LA CHRONIQUE DE STÉPHANE VERNAY - Le Premier ministre est l’invité du 20h de TF1, ce mercredi soir. Et de quoi Gabriel Attal va-t-il parler aux Français, en direct à la télé ? Du déficit public de l’État, le grand sujet du moment. On savait depuis un moment que le compte n’y était pas. Depuis hier matin, avec la publication des chiffres de l’Insee pour l’année 2023, on a la certitude que la situation est bien pire que prévue.
Les oppositions, unanimes, crient toutes au scandale, à l’inconscience et à l’incompétence, mais n’en tirent pas toutes les mêmes conclusions.
À gauche, par exemple, on nous explique volontiers que le déficit, carabiné, de l’État serait facile à régler. Il n'y a qu'a effacer la dette d’un trait de plume, faut qu'on rétablisse l’impôt sur les grandes fortunes, et puisque tout cela est si simple, faudrait pas nous prendre pour des lapins de six semaines. On a bien compris qu’on nous a menti à dessein pour nous faire avaler une cure d’austérité, tailler dans les dépenses sociale (sur les retraites, la Sécu, le chômage…) et casser les services publics.
À droite, c’est le catastrophisme qui tient la corde. On parle volontiers de "dérapage incontrôlé", d’une dégradation de la note de la France sur les marchés financiers qui sera synonyme de honte, de déchéance et, à court terme, de ruine. Nous sommes les cancres de l’Europe et notre pays marche dans les pas de la Grèce, qui avait failli provoquer la banqueroute de l'Union européenne en 2008.
Que les comptes publics de la France ne soient pas à l’équilibre, c’est un problème, mais pas une nouveauté. Ils sont en déficits chaque année depuis 1975. Oui, il est fort possible que Standard & Poor’s dégrade la note de la France le 31 mai prochain. C’est certes une mauvaise nouvelle, parce que l’État devra emprunter à des taux d’intérêts plus élevés qu’aujourd’hui, mais les taux actuels sont relativement bas, et non, les banques ne vont pas décider d’arrêter de prêter de l’argent à la France d'un seul coup.

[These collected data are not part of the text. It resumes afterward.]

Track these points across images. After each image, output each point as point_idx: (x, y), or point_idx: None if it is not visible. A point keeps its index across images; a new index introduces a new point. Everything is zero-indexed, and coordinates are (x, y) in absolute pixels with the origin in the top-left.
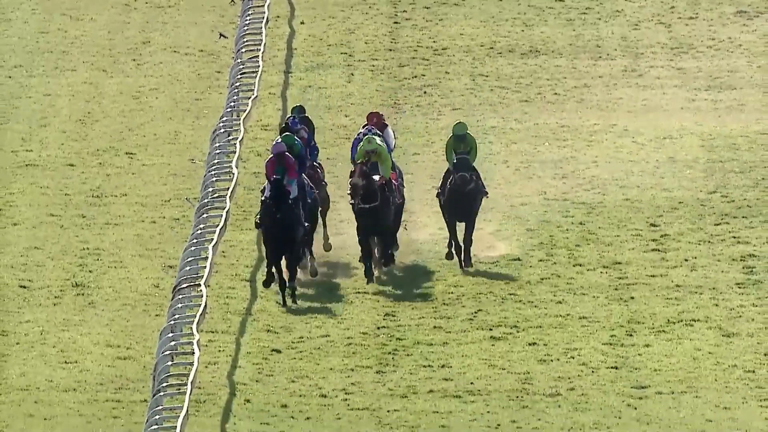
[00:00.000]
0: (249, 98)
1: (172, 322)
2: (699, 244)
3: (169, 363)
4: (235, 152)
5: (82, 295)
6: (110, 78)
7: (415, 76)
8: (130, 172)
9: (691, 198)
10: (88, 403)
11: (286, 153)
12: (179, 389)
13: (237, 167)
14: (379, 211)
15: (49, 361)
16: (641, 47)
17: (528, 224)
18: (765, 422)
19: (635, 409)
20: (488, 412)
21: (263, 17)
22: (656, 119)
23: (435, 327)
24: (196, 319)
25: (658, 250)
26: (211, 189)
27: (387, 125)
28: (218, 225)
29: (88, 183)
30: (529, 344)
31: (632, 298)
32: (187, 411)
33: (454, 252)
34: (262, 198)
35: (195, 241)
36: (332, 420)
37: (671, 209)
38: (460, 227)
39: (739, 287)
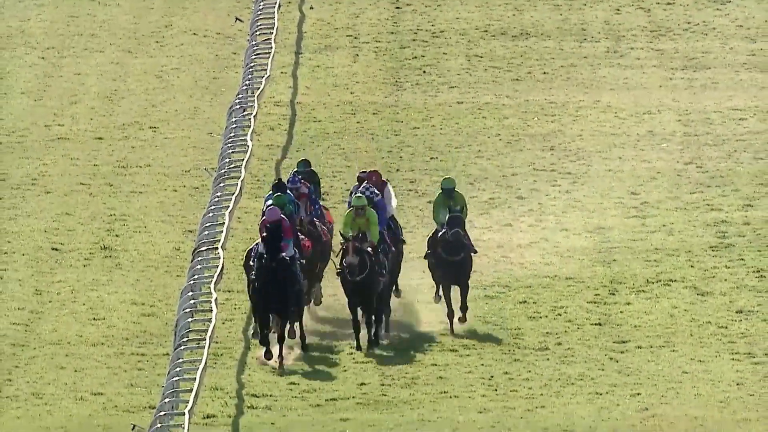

C’est d’autant plus vrai que l’État n’a pas dépensé sans compter, ou immodérément, en 2023. Ce qu’il a raté, ce sont ses prévisions en matière de croissance économique, et donc de recettes fiscales. Tout le paradoxe, c’est que c’est sans doute ce loupé-là qui inquiète le plus. Peut-être bien plus que les 154 milliards de déficits publics cumulés sur l’année.
Voici plusieurs années que ses budgets, et les prévisions de croissance qui vont avec, sont critiqués par les oppositions, déclarés fantaisistes, non conformes à ce qu’attendent certains experts, économistes ou agences spécialisées, mais, jusqu’à présent, le gouvernement était retombé à chaque fois sur ses pattes. Ce n’est plus le cas. Comme si le volontarisme, la relance par l’emploi et le travail, marque de fabrique du Macronisme depuis 2017, ne fonctionnait plus. Le hic, c’est que le gouvernement a promis, l’an dernier, de rétablir la situation financière de la France d’ici la fin du quinquennat, en ramenant le déficit public du pays sous la barre des 3% du PIB en 2027.
Comment pourrait-il redresser la trajectoire en partant si mal, avec une martingale en panne ? La chance des débutants n’est plus, et ce pouvoir donne l’impression d’avoir trouvé ses limites. Trois ans avant terme. C’est peut-être ce qui inquiète aujourd’hui le plus, ou rend tout le monde aussi fébrile, tout camp politique confondu, dans cette histoire.